Hierzu stellte das OLG Dresden, dass eine Partei nicht zwingend in der ersten Instanz gegen ein Gerichtsgutachten Einwendungen erheben muss, indem sie ein eigenes Gutachten einbringt oder Fachberatung sucht, oder selbst beziehungsweise durch andere in medizinischen Bibliotheken Nachforschungen betreibt, um Bedenken gegen ein medizinisches Sachverständigengutachten zu äußern (OLG Dresden, Beschluss 11.12.2020 - 4 U 1885/20). Dies gilt aber nicht für das Berufungsverfahren. Hier wäre es unzulässig, einem Patienten zu erlauben, ohne detaillierte Begründung seine persönliche Ansicht über medizinische Kausalzusammenhänge gegen die eines gerichtlichen Sachverständigen zu stellen, da dies die grundsätzliche Bindung an die Beweisaufnahme der ersten Instanz, wie in § 529 ZPO festgelegt, umgehen würde (OLG Dresden, Urteil vom 05.07.2022  - 4 U 657/21).
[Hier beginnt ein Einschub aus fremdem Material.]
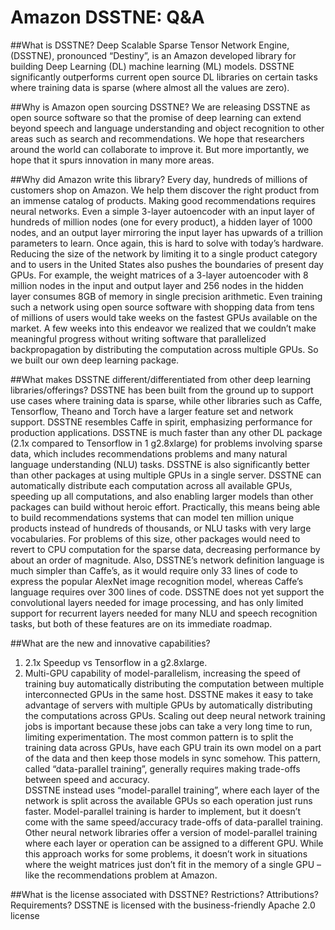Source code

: # Amazon DSSTNE: Q&A

##What is DSSTNE?
Deep Scalable Sparse Tensor Network Engine, (DSSTNE), pronounced “Destiny”, is an Amazon developed library for building Deep Learning (DL) machine learning (ML) models.  DSSTNE significantly outperforms current open source DL libraries on certain tasks where training data is sparse (where almost all the values are zero). 

##Why is Amazon open sourcing DSSTNE?
We are releasing DSSTNE as open source software so that the promise of deep learning can extend beyond speech and language understanding and object recognition to other areas such as search and recommendations. We hope that researchers around the world can collaborate to improve it. But more importantly, we hope that it spurs innovation in many more areas.

##Why did Amazon write this library?
Every day, hundreds of millions of customers shop on Amazon. We help them discover the right product from an immense catalog of products. Making good recommendations requires neural networks. Even a simple 3-layer autoencoder with an input layer of hundreds of million nodes (one for every product), a hidden layer of 1000 nodes, and an output layer mirroring the input layer has upwards of a trillion parameters to learn. Once again, this is hard to solve with today’s hardware. Reducing the size of the network by limiting it to a single product category and to users in the United States also pushes the boundaries of present day GPUs. For example, the weight matrices of a 3-layer autoencoder with 8 million nodes in the input and output layer and 256 nodes in the hidden layer consumes 8GB of memory in single precision arithmetic. Even training such a network using open source software with shopping data from tens of millions of users would take weeks on the fastest GPUs available on the market. 
A few weeks into this endeavor we realized that we couldn’t make meaningful progress without writing software that parallelized backpropagation by distributing the computation across multiple GPUs. So we built our own deep learning package.

##What makes DSSTNE different/differentiated from other deep learning libraries/offerings?
DSSTNE has been built from the ground up to support use cases where training data is sparse, while other libraries such as Caffe, Tensorflow, Theano and Torch have a larger feature set and network support. DSSTNE resembles Caffe in spirit, emphasizing performance for production applications. DSSTNE is much faster than any other DL package (2.1x compared to Tensorflow in 1 g2.8xlarge) for problems involving sparse data, which includes recommendations problems and many natural language understanding (NLU) tasks. DSSTNE is also significantly better than other packages at using multiple GPUs in a single server. DSSTNE can automatically distribute each computation across all available GPUs, speeding up all computations, and also enabling larger models than other packages can build without heroic effort.  Practically, this means being able to build recommendations systems that can model ten million unique products instead of hundreds of thousands, or NLU tasks with very large vocabularies.  For problems of this size, other packages would need to revert to CPU computation for the sparse data, decreasing performance by about an order of magnitude.  Also, DSSTNE’s network definition language is much simpler than Caffe’s, as it would require only 33 lines of code to express the popular AlexNet image recognition model, whereas Caffe’s language requires over 300 lines of code. DSSTNE does not yet support the convolutional layers needed for image processing, and has only limited support for recurrent layers needed for many NLU and speech recognition tasks, but both of these features are on its immediate roadmap.

##What are the new and innovative capabilities?
1. 	2.1x Speedup vs Tensorflow in a g2.8xlarge.
2. 	Multi-GPU capability of model-parallelism, increasing the speed of training buy automatically distributing the computation between multiple interconnected GPUs in the same host. DSSTNE makes it easy to take advantage of servers with multiple GPUs by automatically distributing the computations across GPUs.  Scaling out deep neural network training jobs is important because these jobs can take a very long time to run, limiting experimentation. The most common pattern is to split the training data across GPUs, have each GPU train its own model on a part of the data and then keep those models in sync somehow. This pattern, called “data-parallel training”, generally requires making trade-offs between speed and accuracy.  
DSSTNE instead uses “model-parallel training”, where each layer of the network is split across the available GPUs so each operation just runs faster. Model-parallel training is harder to implement, but it doesn’t come with the same speed/accuracy trade-offs of data-parallel training.  Other neural network libraries offer a version of model-parallel training where each layer or operation can be assigned to a different GPU.  While this approach works for some problems, it doesn’t work in situations where the weight matrices just don’t fit in the memory of a single GPU – like the recommendations problem at Amazon.

##What is the license associated with DSSTNE?  Restrictions? Attributions? Requirements?
DSSTNE is licensed with the business-friendly Apache 2.0 license

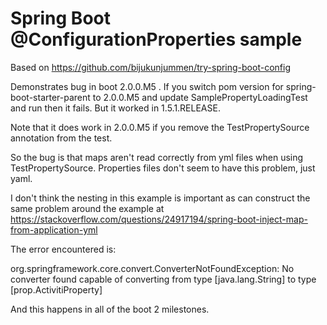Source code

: Spring Boot @ConfigurationProperties sample
===========================================
Based on https://github.com/bijukunjummen/try-spring-boot-config

Demonstrates bug in boot 2.0.0.M5 . If you switch pom version for spring-boot-starter-parent to 2.0.0.M5 and update SamplePropertyLoadingTest and run then it fails. But it worked in 1.5.1.RELEASE.

Note that it does work in 2.0.0.M5 if you remove the TestPropertySource annotation from the test.

So the bug is that maps aren't read correctly from yml files when using TestPropertySource. Properties files don't seem to have this problem, just yaml.

I don't think the nesting in this example is important as can construct the same problem around the example at https://stackoverflow.com/questions/24917194/spring-boot-inject-map-from-application-yml

The error encountered is:

org.springframework.core.convert.ConverterNotFoundException: No converter found capable of converting from type [java.lang.String] to type [prop.ActivitiProperty]

And this happens in all of the boot 2 milestones.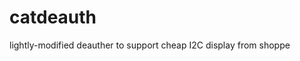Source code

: # catdeauth
 lightly-modified deauther to support cheap I2C display from shoppe

<a href="https://ibb.co.com/nnL89Xh](https://uploads.dailydot.com/2024/07/side-eye-cat.jpg"></a><br>
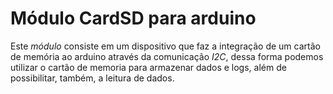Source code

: # Módulo CardSD para arduino
Este _módulo_ consiste em um dispositivo que faz a integração de um cartão de memória ao arduino através da 
comunicação _I2C_, dessa forma podemos utilizar o cartão de memoria para armazenar dados e logs, além de possibilitar, também,  a leitura de dados.
   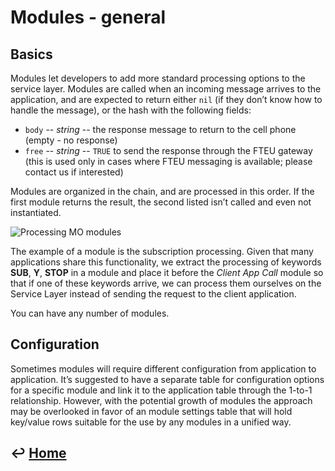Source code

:Modules - general
=================

Basics
------

Modules let developers to add more standard processing options to the
service layer. Modules are called when an incoming message arrives to
the application, and are expected to return either `nil` (if they don’t
know how to handle the message), or the hash with the following fields:

-   `body` -- *string* -- the response message to return to the cell phone
    (empty - no response)
-   `free` -- *string* -- `TRUE` to send the response through the FTEU
    gateway (this is used only in cases where FTEU messaging is available; please contact us if interested)

Modules are organized in the chain, and are processed
in this order. If the first module returns the result, the second listed
isn’t called and even not instantiated.

![Processing MO modules](https://github.com/RecessMobile/API/raw/master/images/Processing_MO__modules_.png)

The example of a module is the subscription processing. Given that many
applications share this functionality, we extract the processing of
keywords **SUB**, **Y**, **STOP** in a module and place it before the *Client
App Call* module so that if one of these keywords arrive, we can process
them ourselves on the Service Layer instead of sending the request to
the client application.

You can have any number of modules.

Configuration
-------------

Sometimes modules will require different configuration from application
to application. It’s suggested to have a separate table for
configuration options for a specific module and link it to the
application table through the 1-to-1 relationship. However, with the
potential growth of modules the approach may be overlooked in favor of
an module settings table that will hold key/value rows suitable for the
use by any modules in a unified way.

&#8617; [Home](https://github.com/RecessMobile/API)
--------------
Die Berufung wurde zurückgewiesen. In seinem amtlichen Leitsatz führt das Oberlandesgericht Dresden aus:

"Allgemeine Ausführungen zu Forschungsansätzen sind in gerichtlichen Sachverständigengutachten nicht zwingend geboten. Ein medizinisches Sachverständigengutachten ist erst dann unverwertbar, wenn sich aus fehlenden Verweisen auf Fachliteratur Zweifel an der Sorgfalt des Gutachtens ergeben; im Übrigen kann der medizinische Standard auch durch Verweise auf Leitlinien, Richtlinien oder die geübte Praxis dargestellt werden."